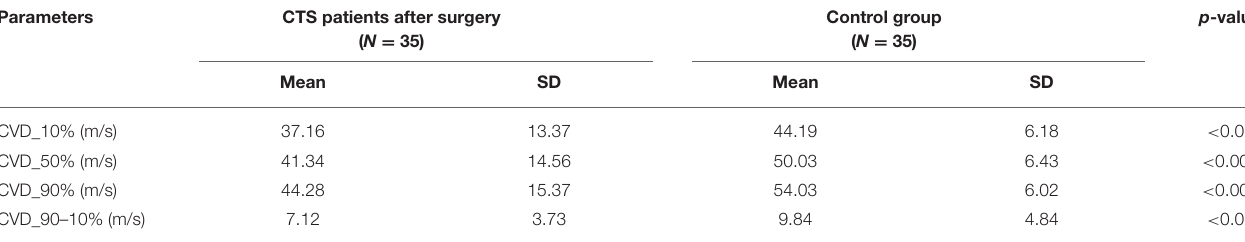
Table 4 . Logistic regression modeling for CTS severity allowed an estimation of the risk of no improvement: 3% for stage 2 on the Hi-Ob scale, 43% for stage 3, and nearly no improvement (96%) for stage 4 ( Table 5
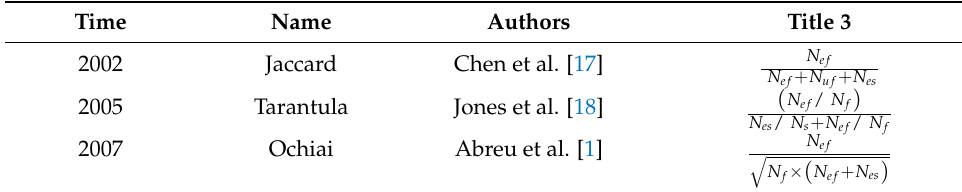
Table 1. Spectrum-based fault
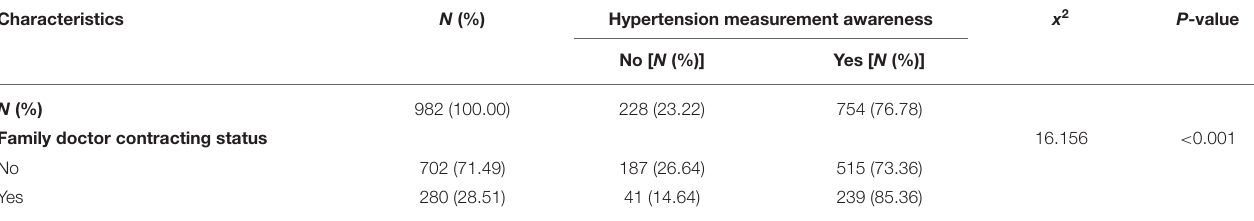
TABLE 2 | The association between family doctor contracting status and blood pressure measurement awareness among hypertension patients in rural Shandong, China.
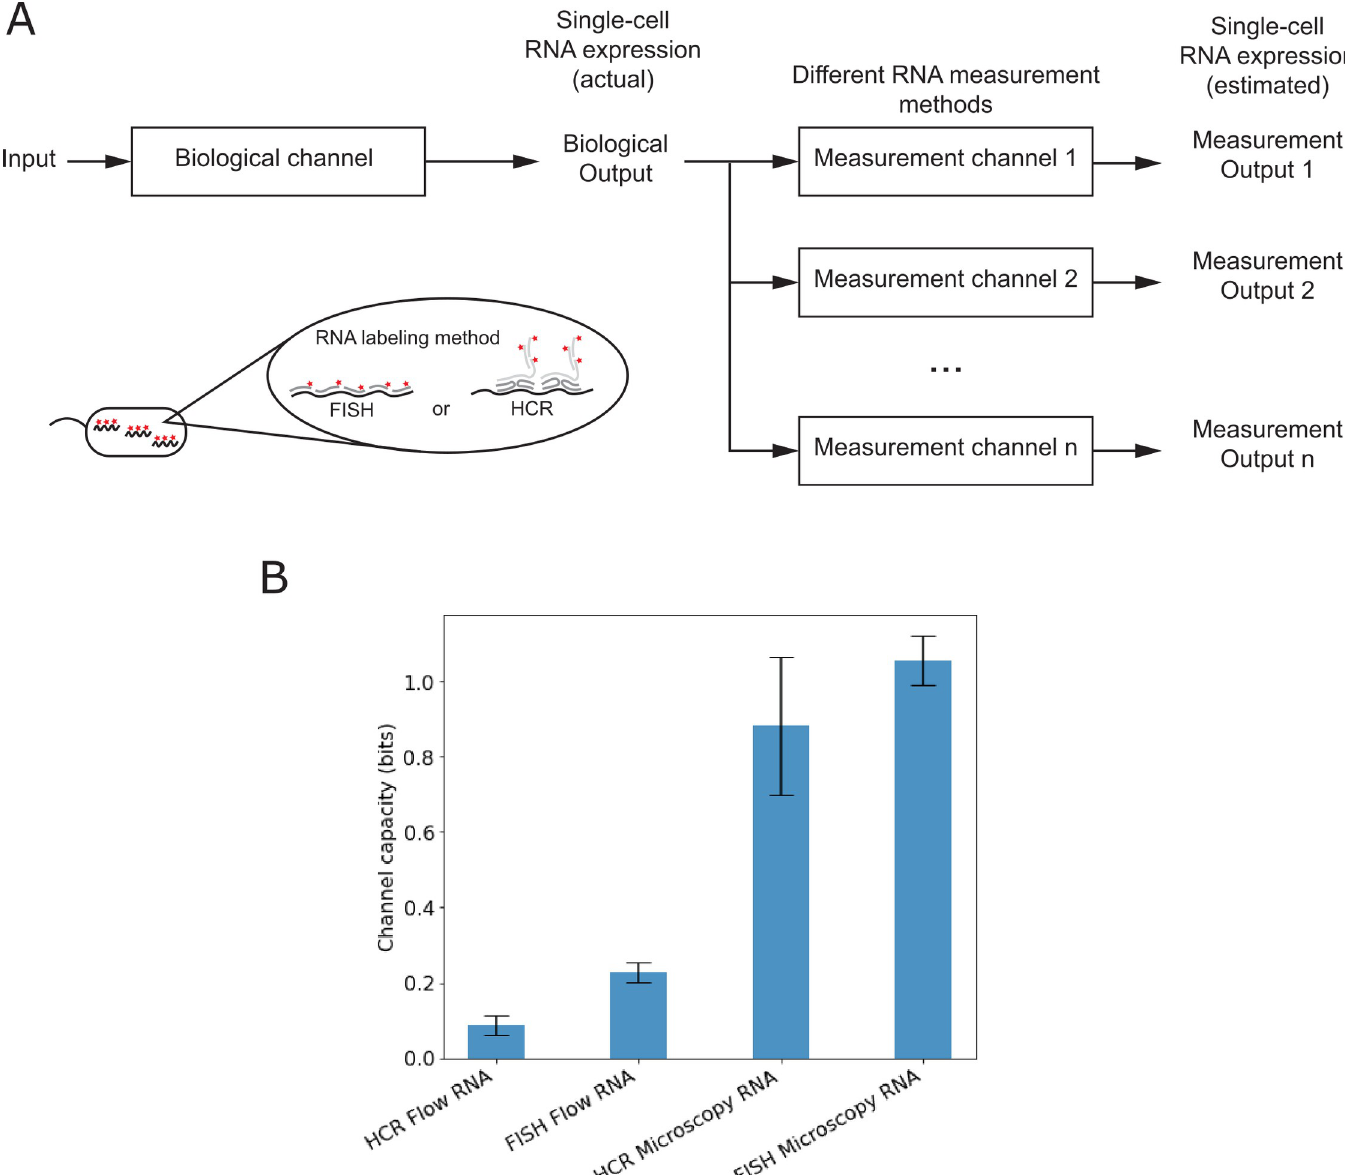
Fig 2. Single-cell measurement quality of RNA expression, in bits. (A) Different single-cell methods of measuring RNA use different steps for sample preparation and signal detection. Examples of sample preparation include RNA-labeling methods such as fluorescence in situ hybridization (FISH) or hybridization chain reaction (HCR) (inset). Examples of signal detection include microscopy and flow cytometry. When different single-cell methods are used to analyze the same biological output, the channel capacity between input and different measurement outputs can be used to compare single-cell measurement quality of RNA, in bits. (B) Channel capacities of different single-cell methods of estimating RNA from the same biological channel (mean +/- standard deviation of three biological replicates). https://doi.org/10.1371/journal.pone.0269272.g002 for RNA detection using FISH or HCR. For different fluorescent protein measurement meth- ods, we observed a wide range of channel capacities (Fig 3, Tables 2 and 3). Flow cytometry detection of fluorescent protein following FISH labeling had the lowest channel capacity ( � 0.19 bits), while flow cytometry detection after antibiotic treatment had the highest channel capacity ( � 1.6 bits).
◇ ◇ ◇ ◇ ◇ ◇ ◇
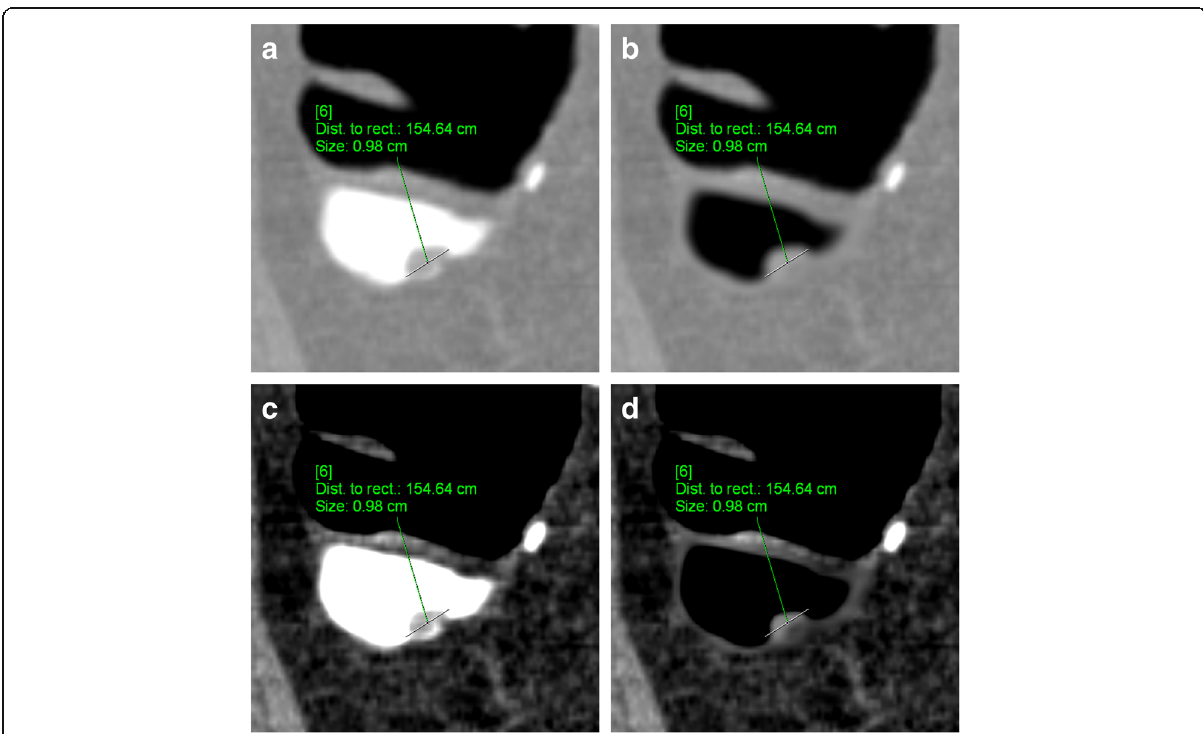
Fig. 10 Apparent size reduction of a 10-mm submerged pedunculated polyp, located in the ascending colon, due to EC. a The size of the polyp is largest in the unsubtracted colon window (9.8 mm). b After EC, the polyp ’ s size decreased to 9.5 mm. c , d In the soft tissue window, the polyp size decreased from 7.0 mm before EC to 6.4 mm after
◇ ◇ ◇ ◇ ◇ ◇ ◇
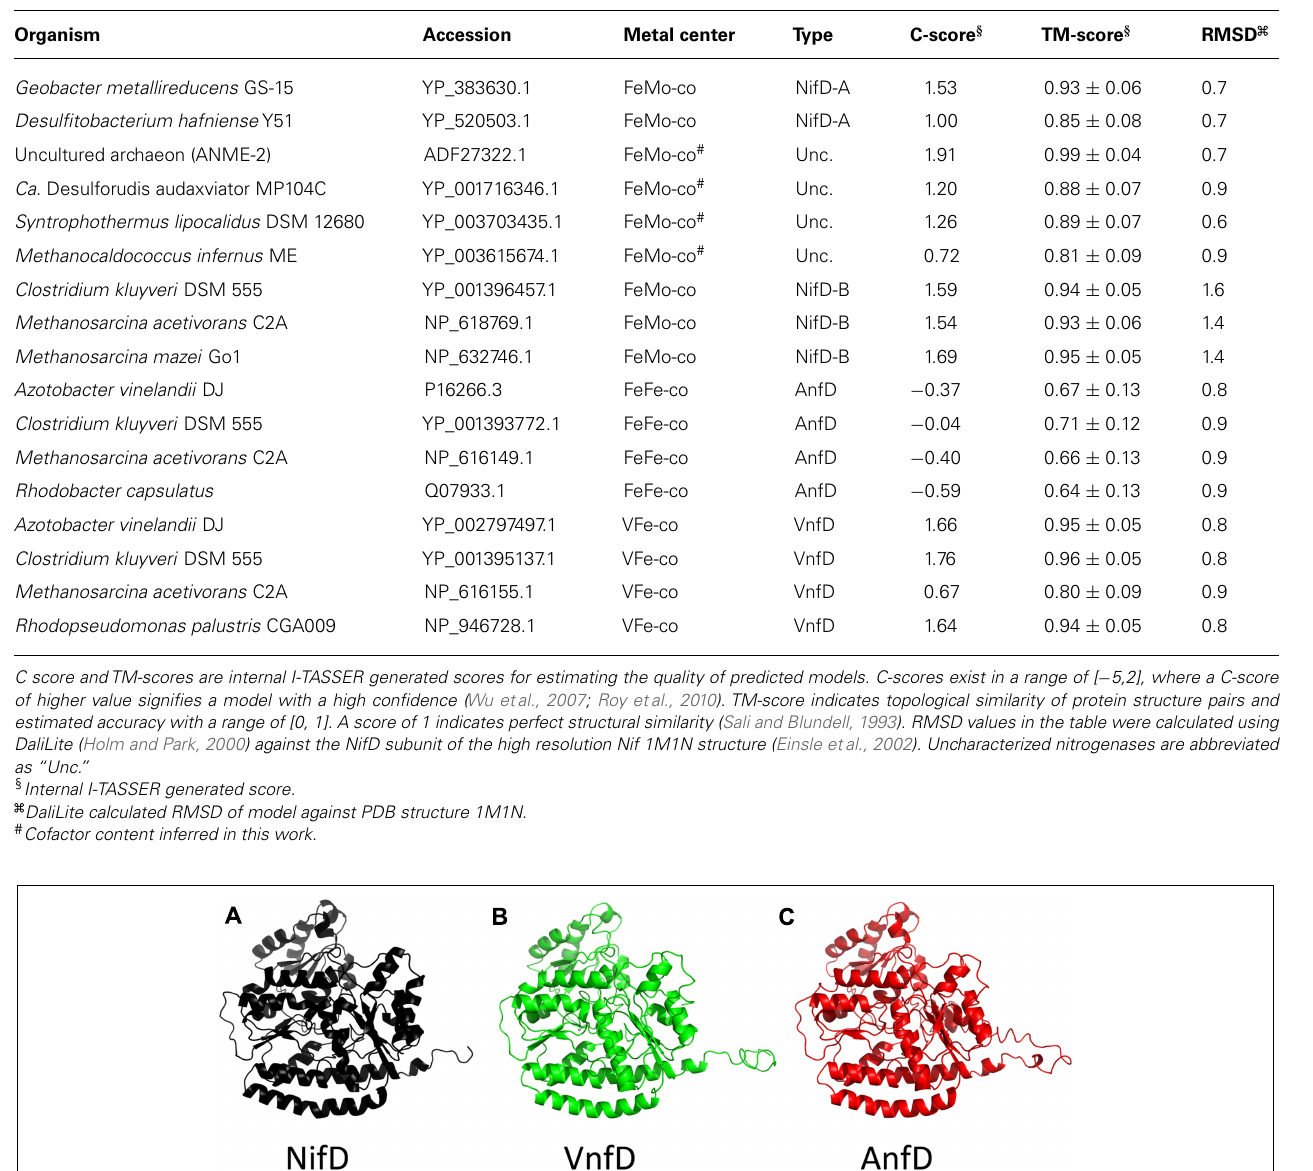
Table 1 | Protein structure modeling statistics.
◇ ◇ ◇ ◇ ◇ ◇ ◇
■ **Assigned task**: In the listing above, find the line with "Table 4 . Logistic" and the line with "TABLE 2 | The". Set down exactly those lines and everything between them, skipping pictures.

■ **Task answer**:
Table 4 . Logistic regression modeling for CTS severity allowed an estimation of the risk of no improvement: 3% for stage 2 on the Hi-Ob scale, 43% for stage 3, and nearly no improvement (96%) for stage 4 ( Table 5
Table 1. Spectrum-based fault
TABLE 2 | The association between family doctor contracting status and blood pressure measurement awareness among hypertension patients in rural Shandong, China.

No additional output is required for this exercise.